For instance, making the same wage I entered (I'm not telling), if my employer did not offer coverage, I could get the same policy that cost me $254 for $54.
In 2008, after I got home from Iraq. my insurance was through Assurant.
It had a $35 doctor visit co-pay and a $2,000 deductible. The out of pocket maximum was $3,500 as I recall.
I had to pay 20 percent coinsurance on everything, even after reaching my deductible and I had a $1 million lifetime limit.
For this policy I started out paying $173 per month. Within eight months, it increased to $233 as I recall and then another four months later,it increased again to $280. The final insult was when, about five months later, it increased again to $311.
In all that time, I had not used the insurance at all. The one time I did attempt to use it, the hospital filed it but never once heard from the company.
I called the company and let them know I would not be paying their premium increase. I said to the fellow, "I haven't even used this insurance once."
He said, "Well, ma'am that is not how it works. Other people in your area where you live have used our insurance and so that is how the rates are tabulated."

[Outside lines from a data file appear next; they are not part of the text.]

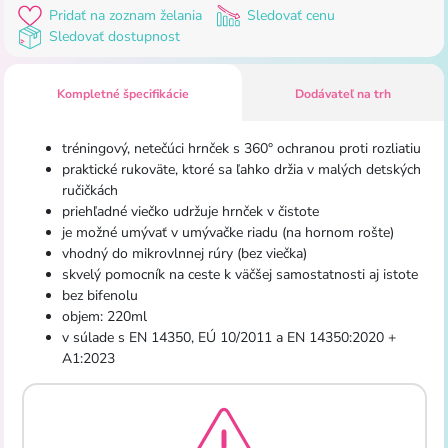
Pridať na zoznam želania
Sledovať cenu
Sledovať dostupnost
Kompletné špecifikácie
Dodávateľ na trh
tréningový, netečúci hrnček s 360° ochranou proti rozliatiu
praktické rukoväte, ktoré sa ľahko držia v malých detských
ručičkách
priehľadné viečko udržuje hrnček v čistote
je možné umývať v umývačke riadu (na hornom rošte)
vhodný do mikrovlnnej rúry (bez viečka)
skvelý pomocník na ceste k väčšej samostatnosti aj istote
bez bifenolu
objem: 220ml
v súlade s EN 14350, EÚ 10/2011 a EN 14350:2020 +
A1:2023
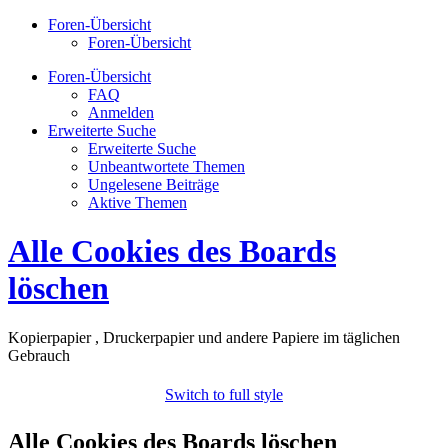
Foren-Übersicht
Foren-Übersicht
Foren-Übersicht
FAQ
Anmelden
Erweiterte Suche
Erweiterte Suche
Unbeantwortete Themen
Ungelesene Beiträge
Aktive Themen
Alle Cookies des Boards
löschen
Kopierpapier , Druckerpapier und andere Papiere im täglichen
Gebrauch
Switch to full style
Alle Cookies des Boards löschen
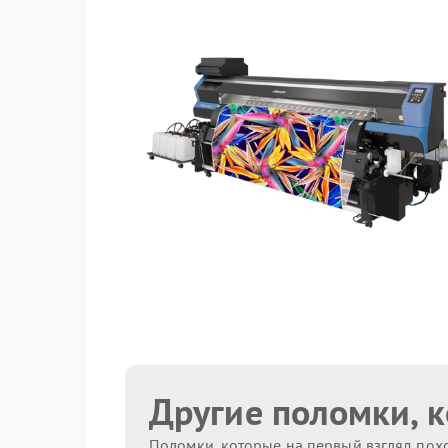
Другие поломки, 
Поломки, которые на первый взгляд похо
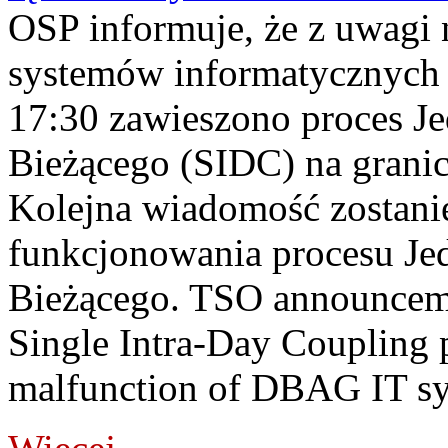
OSP informuje, że z uwagi 
systemów informatycznych
17:30 zawieszono proces J
Bieżącego (SIDC) na grani
Kolejna wiadomość zostani
funkcjonowania procesu Je
Bieżącego. TSO announceme
Single Intra-Day Coupling 
malfunction of DBAG IT sy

Anyway, nothing is different now. We've been paying for everyone else for years. The difference is, the insurance companies just really didn't talk about it that much.
Then on Monday, I got online and took a look at what would have been available for me were I to choose to get my insurance on the exchange.
For the least expensive option, known as Blue Choice Bronze PPO 006, I would pay $254 per month. It has a $6,000 deductible, and the same out of pocket maximum per year. After you pay your deductible, my physician visits, generic prescriptions and ER visits are at no charge if you use an in network provider.
I have heard a lot of really unhappy people talking about the $6,000 deductible.
So let me tell you a quick and miserably true story.
My daughter and her husband are both independent contractors.
They were waiting to get insurance through the website because they knew they would qualify for low cost plans that were better than what they had priced on the open market.
Previously, they had looked into coverage and it was going to cost them nearly $800 per month on the open market.
Two weeks before they could enroll in the coverage on the website, my daughter's husband had a gallstone drop into his common bile duct and it caused severe and permanent damage to his pancreas.
That was October 21. He left the hospital yesterday and will most certainly have to return as he is in very guarded condition.
My daughter and her husband are more than $500,000 in debt as a result of his hospitalization. Their dream of ever owning a home is a distant memory and the stress this has caused them is immeasurable.
For them, $6,000 doesn't seem too bad.
So finally, I will tell you this. The most plush policy that I could buy is called the Gold $5 copay PPO. It would cost me $471 per month. It has a $5 copay for doctor visits, $5 prescriptions and an ER visit $250 co-pay and a $1,750 deductible.
Not bad, considering on the open market I was paying nearly that much and was still going to be out major bucks if I was hospitalized.
I can't that say I am at all impressed with the way they rolled out this program. It was like the Keystone Cops of the web-world.
But I can say, for me, those rates are doable and I don't qualify for any tax rebates.
I understand how idiotic it was to let this program affect otherwise effective insurance for already insured people and I also understand how incompetent so many of the current cabinet members seem. Not arguing those points at all.
Bottom line though, insurance is important.
Even for "healthy young people" like my 28-year-old daughter and her husband, who just three months ago were dreaming about buying a home and thought they could wait to get health insurance.